Заинтересованные этим явлением, исследователи обратились к более древним, индоевропейским истокам этимологии праславянского корня *ljut, от которого произошло у славян столь двусмысленное слово «лютость». Наиболее убедительной можно считать связь этого корня с индоевропейским *leu — «камень». Такая семантика, по мнению большинства исследователей, во многих случаях развивается на базе глаголов, обозначающих разрушительные действия, или на базе слов со значением «камень», «скала». Таким образом, этот концепт обозначает нечто каменное и одновременно колющее, режущее, рубящее, разрушающее. По этому описанию легко можно представить себе предмет. Это, вероятно, то, с чем знаком каждый, кто хотя бы раз посещал экспозицию исторического музея, посвященную быту людей каменного века, — каменное рубило. Естественно, возникает вопрос: почему с этим древним орудием связаны такие разноречивые и как будто несовместимые представления? И если ассоциация каменного рубила с жестокостью и беспощадностью кажется более или менее естественней и очевидной, то ассоциация его с жалостью на первый взгляд выглядит парадоксальной. Как такой предмет, такое орудие может быть связано с представлением о жалости и пощаде? Следуя за лингвистами, наблюдая интереснейшие закономерности, связанные с архаическими формами языка и историческими изменениями, происходящими в нем, можно обнаружить едва различимые следы того процесса, который современный человек напрямую никогда не сможет наблюдать, — процесса формирования вербального языка и человеческого сознания.

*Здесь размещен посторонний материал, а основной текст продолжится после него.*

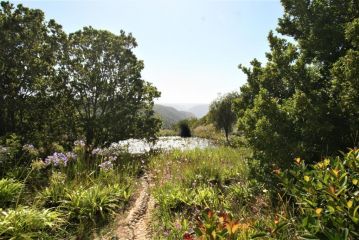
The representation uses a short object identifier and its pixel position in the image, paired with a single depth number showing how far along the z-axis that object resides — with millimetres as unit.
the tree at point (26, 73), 11117
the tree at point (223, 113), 26786
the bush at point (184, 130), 31938
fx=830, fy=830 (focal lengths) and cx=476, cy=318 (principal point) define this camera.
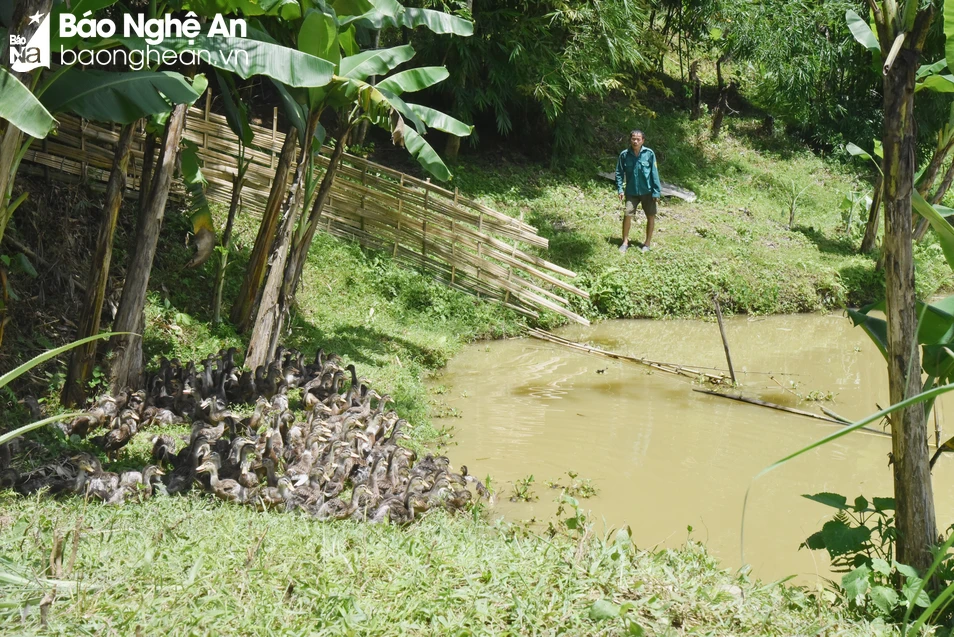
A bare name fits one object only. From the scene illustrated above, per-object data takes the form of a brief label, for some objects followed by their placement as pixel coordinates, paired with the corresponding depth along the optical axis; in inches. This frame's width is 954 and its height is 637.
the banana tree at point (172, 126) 202.5
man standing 478.3
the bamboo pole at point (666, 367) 338.6
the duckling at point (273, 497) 174.4
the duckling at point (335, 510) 170.4
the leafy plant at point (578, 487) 221.9
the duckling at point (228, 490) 175.3
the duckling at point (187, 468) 180.5
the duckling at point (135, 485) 168.6
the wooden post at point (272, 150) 379.2
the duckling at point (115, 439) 209.8
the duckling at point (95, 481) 169.8
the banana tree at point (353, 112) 261.6
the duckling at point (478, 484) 206.2
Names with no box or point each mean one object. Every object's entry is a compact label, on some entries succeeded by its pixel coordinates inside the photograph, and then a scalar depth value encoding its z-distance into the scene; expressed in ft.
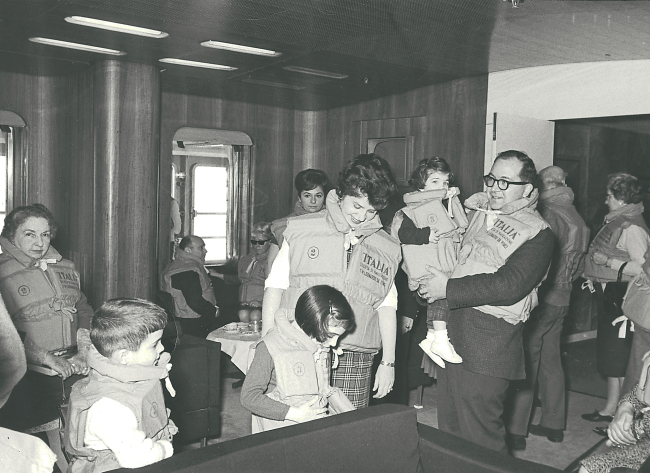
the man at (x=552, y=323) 14.38
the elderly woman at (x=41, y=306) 12.14
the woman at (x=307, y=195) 15.85
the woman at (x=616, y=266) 15.89
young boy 7.00
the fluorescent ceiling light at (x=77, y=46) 17.24
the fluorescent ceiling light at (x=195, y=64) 19.44
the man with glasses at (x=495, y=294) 9.59
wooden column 19.62
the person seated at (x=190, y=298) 19.75
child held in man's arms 11.28
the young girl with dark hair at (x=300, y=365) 8.38
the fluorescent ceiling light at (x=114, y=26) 15.01
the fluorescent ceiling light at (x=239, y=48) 17.16
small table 15.67
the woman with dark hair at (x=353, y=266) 9.52
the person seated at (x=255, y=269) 20.86
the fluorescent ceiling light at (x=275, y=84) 22.59
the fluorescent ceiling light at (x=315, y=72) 20.22
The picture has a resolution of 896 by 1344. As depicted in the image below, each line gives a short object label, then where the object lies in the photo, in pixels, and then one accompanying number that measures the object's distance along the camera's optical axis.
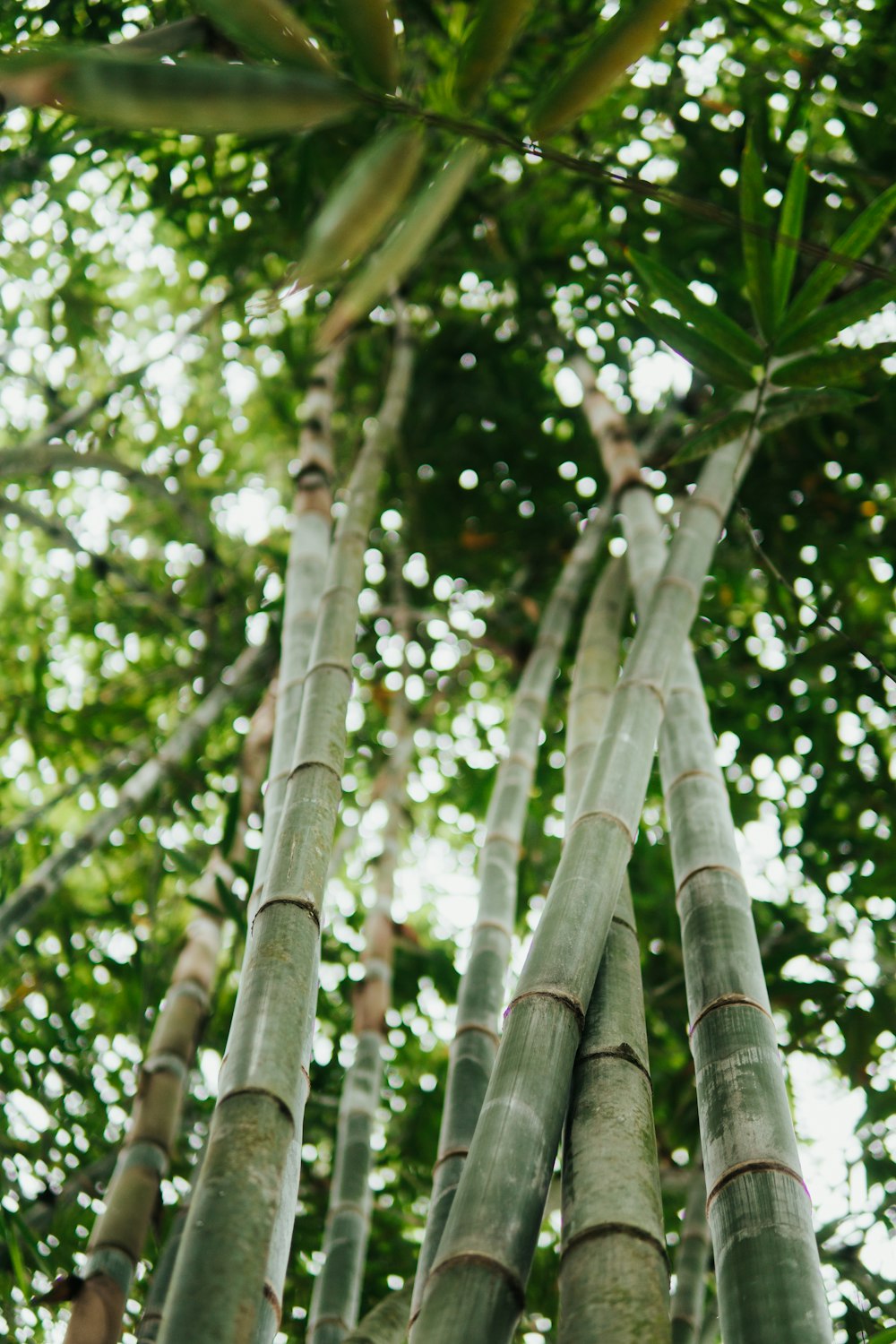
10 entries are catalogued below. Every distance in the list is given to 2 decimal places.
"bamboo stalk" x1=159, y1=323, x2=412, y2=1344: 0.89
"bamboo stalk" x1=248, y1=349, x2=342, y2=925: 1.67
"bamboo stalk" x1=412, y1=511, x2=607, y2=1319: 1.57
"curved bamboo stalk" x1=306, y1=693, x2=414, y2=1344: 1.81
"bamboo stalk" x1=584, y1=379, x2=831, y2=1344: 0.95
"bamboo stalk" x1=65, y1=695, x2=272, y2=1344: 1.57
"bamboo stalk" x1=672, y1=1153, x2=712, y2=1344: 1.92
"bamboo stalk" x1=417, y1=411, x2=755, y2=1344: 0.95
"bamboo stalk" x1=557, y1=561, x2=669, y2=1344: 0.95
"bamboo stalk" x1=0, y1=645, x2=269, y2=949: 2.32
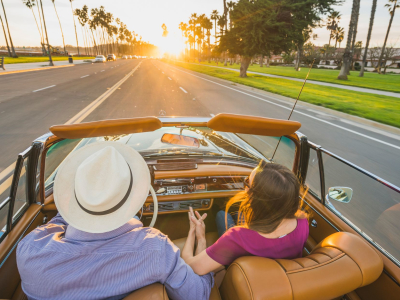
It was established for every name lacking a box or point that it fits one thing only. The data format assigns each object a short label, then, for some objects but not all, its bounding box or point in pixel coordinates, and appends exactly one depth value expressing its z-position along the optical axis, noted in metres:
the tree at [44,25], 37.53
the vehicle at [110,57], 70.12
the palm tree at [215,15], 89.05
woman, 1.44
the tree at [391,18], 51.24
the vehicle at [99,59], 55.91
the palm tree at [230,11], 26.73
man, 1.17
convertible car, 1.29
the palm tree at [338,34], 94.06
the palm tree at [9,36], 50.13
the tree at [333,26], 84.43
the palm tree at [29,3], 65.81
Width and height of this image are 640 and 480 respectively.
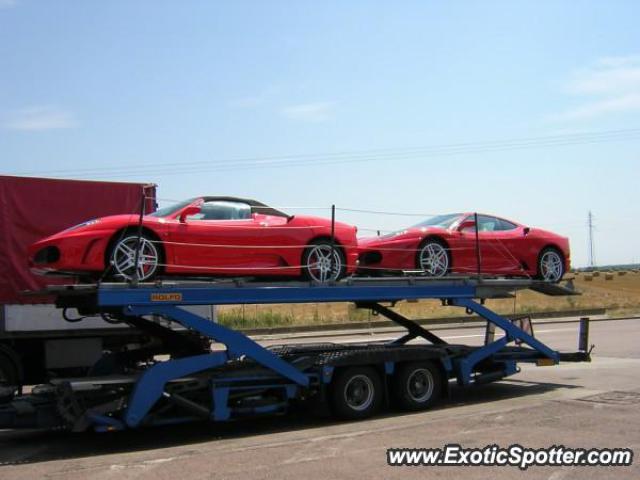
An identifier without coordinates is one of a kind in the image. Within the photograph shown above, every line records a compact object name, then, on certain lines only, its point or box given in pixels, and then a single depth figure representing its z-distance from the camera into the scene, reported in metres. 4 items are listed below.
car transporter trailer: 8.34
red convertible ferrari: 8.68
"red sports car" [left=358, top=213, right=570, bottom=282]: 11.45
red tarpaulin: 11.84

В слове «лютость» поражает его изначальная глубинная двусмысленность, соединение в нем оппозиционных смыслов. Оно, конечно же, не является словом языка первобытных людей. Однако в нем в какой-то мере отразились закономерности архаических форм языка и особенности формирования человеческого сознания. Острый, колющий, рубящий камень с его твердостью, способностью к разрушению, который функционально применялся еще архантропами, оставаясь «для себя» все тем же, постепенно начинает наделяться сознанием формирующегося человека вторым «смыслом», который отражает уже не столько его функциональные возможности, сколько отношение человека к миру, осмысливаемое через это орудие. Наличие уже двух смыслов становится основой возможности моделирования картины мира. Эта первичная модель, правда, уже невероятно усложненная, обнаруживается в архаических мифах, дошедших до нас или реконструированных учеными.